* [WHAT IS EXPECTED]:
Please find every line in the records below that contains the word "motivelor", and copy it.

Stored data entries:
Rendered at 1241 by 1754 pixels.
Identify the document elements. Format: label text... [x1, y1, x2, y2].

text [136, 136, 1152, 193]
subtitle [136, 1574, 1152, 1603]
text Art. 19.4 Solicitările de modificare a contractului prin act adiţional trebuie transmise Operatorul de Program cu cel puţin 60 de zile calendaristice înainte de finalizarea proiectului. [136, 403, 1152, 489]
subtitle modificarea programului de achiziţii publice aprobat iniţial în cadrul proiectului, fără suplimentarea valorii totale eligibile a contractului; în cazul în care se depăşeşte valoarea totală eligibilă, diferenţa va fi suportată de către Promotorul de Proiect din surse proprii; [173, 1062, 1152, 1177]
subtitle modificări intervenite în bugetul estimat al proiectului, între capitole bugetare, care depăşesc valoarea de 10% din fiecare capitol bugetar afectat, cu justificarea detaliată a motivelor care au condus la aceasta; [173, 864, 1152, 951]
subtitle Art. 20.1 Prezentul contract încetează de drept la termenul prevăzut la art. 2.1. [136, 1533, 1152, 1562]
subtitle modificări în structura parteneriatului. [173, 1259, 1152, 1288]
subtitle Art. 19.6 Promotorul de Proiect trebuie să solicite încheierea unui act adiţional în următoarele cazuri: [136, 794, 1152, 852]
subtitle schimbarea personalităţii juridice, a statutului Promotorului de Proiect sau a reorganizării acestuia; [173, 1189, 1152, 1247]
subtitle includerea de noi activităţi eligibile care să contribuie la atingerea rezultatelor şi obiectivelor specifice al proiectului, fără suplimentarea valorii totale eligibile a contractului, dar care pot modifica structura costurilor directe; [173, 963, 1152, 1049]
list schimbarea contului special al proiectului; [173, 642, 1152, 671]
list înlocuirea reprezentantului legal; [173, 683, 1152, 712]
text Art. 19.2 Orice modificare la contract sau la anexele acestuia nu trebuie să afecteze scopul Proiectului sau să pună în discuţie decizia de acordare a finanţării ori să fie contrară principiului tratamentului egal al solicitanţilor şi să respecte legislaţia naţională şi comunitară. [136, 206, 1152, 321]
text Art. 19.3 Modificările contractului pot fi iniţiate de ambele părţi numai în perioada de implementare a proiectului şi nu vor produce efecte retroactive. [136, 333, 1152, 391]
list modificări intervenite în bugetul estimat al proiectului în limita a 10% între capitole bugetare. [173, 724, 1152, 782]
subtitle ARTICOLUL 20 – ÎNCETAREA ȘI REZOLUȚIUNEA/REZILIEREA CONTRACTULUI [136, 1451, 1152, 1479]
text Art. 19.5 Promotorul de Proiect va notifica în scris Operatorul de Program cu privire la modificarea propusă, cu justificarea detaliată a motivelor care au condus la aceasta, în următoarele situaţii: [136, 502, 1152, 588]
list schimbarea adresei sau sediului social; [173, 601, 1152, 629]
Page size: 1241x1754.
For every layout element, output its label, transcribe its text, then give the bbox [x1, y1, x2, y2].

* [THE ANSWER]:
subtitle modificări intervenite în bugetul estimat al proiectului, între capitole bugetare, care depăşesc valoarea de 10% din fiecare capitol bugetar afectat, cu justificarea detaliată a motivelor care au condus la aceasta; [173, 864, 1152, 951]
text Art. 19.5 Promotorul de Proiect va notifica în scris Operatorul de Program cu privire la modificarea propusă, cu justificarea detaliată a motivelor care au condus la aceasta, în următoarele situaţii: [136, 502, 1152, 588]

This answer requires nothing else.